Forgot where but didn't the CCP say something along the lines of a tighter grip on the HK government and a complete redo of the HK education with Chinese patriotism being a higher focus. They said they will teach HK their history of their country under British rule.
I think this is the big question and I'm not sure there is anything the central government can do in the short term.
Someone mentioned exchange programs a few weeks ago, already trying:
Pro-China cirriculum, rejected before:
I believe only time will solve the problem.
1. The current crop of teachers is primarily educated in Western countries or Colonial period when Tiananmen Square was still a big deal. They will eventually retire.
It's been nearly 40 years, but most anti-China propaganda talks about it like it was yesterday. Who believes that Germany will backslide into Nazism? That was only 80 years ago. Will the US reestablish segregation? Only 60 years ago...
Many of the rioters and peaceful protesters reminisce of halcyon colonial days, at under 30 years old, it is not a reality for them. Only one constructed by these teachers and politicians with agendas influenced by what was recent history for them.
2. Economy will have to suffer partial collapse and recovery.

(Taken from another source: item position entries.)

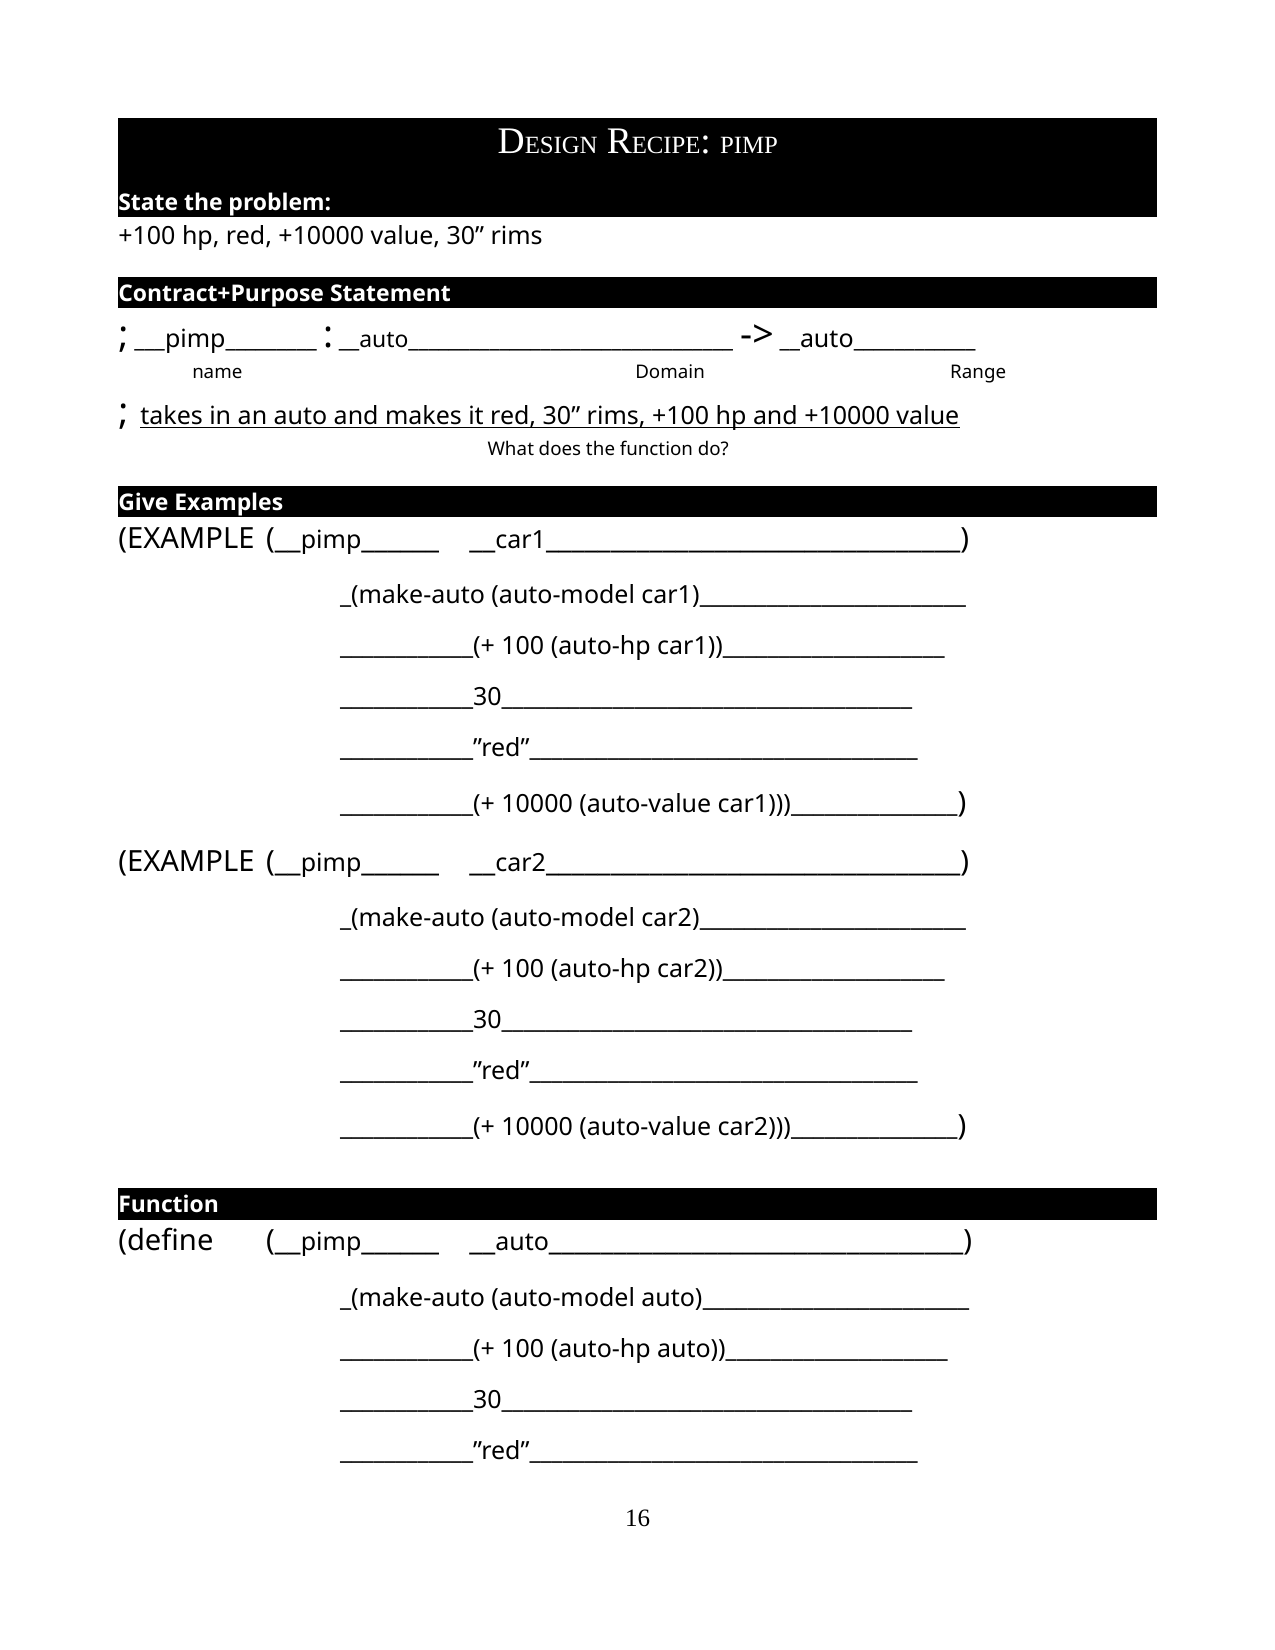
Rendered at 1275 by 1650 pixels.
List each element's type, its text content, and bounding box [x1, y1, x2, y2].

text ____________30_____________________________________ [118, 679, 1157, 713]
text What does the function do? [118, 435, 1157, 461]
text _(make-auto (auto-model car2)________________________ [118, 900, 1157, 934]
text ____________(+ 10000 (auto-value car2)))_______________) [118, 1104, 1157, 1144]
text +100 hp, red, +10000 value, 30” rims [118, 217, 1157, 252]
text ____________(+ 100 (auto-hp car2))____________________ [118, 951, 1157, 985]
subtitle Function [118, 1188, 1157, 1220]
text _(make-auto (auto-model auto)________________________ [118, 1279, 1157, 1313]
subtitle Give Examples [118, 486, 1157, 517]
text (define (__pimp______ __auto________________________________) [118, 1220, 1157, 1259]
text name Domain Range [118, 359, 1157, 384]
subtitle Contract+Purpose Statement [118, 277, 1157, 308]
text ; ___pimp_________ : __auto________________________________ -> __auto____________ [118, 308, 1157, 359]
text ____________(+ 100 (auto-hp car1))____________________ [118, 628, 1157, 662]
text (EXAMPLE (__pimp______ __car2________________________________) [118, 840, 1157, 880]
text ____________”red”___________________________________ [118, 1432, 1157, 1466]
text ____________30_____________________________________ [118, 1002, 1157, 1036]
subtitle Design Recipe: pimp [118, 118, 1157, 161]
text _(make-auto (auto-model car1)________________________ [118, 577, 1157, 611]
text ____________(+ 10000 (auto-value car1)))_______________) [118, 781, 1157, 821]
text ____________30_____________________________________ [118, 1381, 1157, 1415]
text ____________(+ 100 (auto-hp auto))____________________ [118, 1330, 1157, 1364]
text ____________”red”___________________________________ [118, 730, 1157, 764]
text ____________”red”___________________________________ [118, 1053, 1157, 1087]
subtitle State the problem: [118, 186, 1157, 217]
text (EXAMPLE (__pimp______ __car1________________________________) [118, 517, 1157, 557]
text ; takes in an auto and makes it red, 30” rims, +100 hp and +10000 value [118, 384, 1157, 435]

Hong Kong's economy has always relied on trading between PRC and Western countries. Regular people are not objective, or well-informed, other ideas swirl in their head (one SCMP article described youth's ideal HK as Cantonese speaking enclave, no mainland tourists, no chain stores that cater to these tourists, etc.). A naive and absurd notion, as conglomerates already took over HK in colonial period. Swire Group owns property, Cathy, Coca-Cola bottling, etc. Jardine Matheson (a company whose fortune was built on opium smuggling) owns 7-11 franchise rights, property, Hotels etc. Nothing to do with Mainland China, Communist Party, or Mandarin speakers.
Since they are acting like children, they might only learn like children, let them run the government and partially wreck the economy. Once the people have no jobs and no money, they will come to their senses (learning from their mistakes).
3. Other gradual changes over time. Many people have already pointed out the obvious, the same discontent does not exist in the rest of China as it does in HK (despite being "less free"). The irony is that for the last few decades, PRC government has been very responsive to society despite not being elected in the Western style. As I mentioned, I think it is impossible to improve the situation without some political reforms. Central government just needs to be confident in their ability to shape the important policies in HK as they do in Mainland.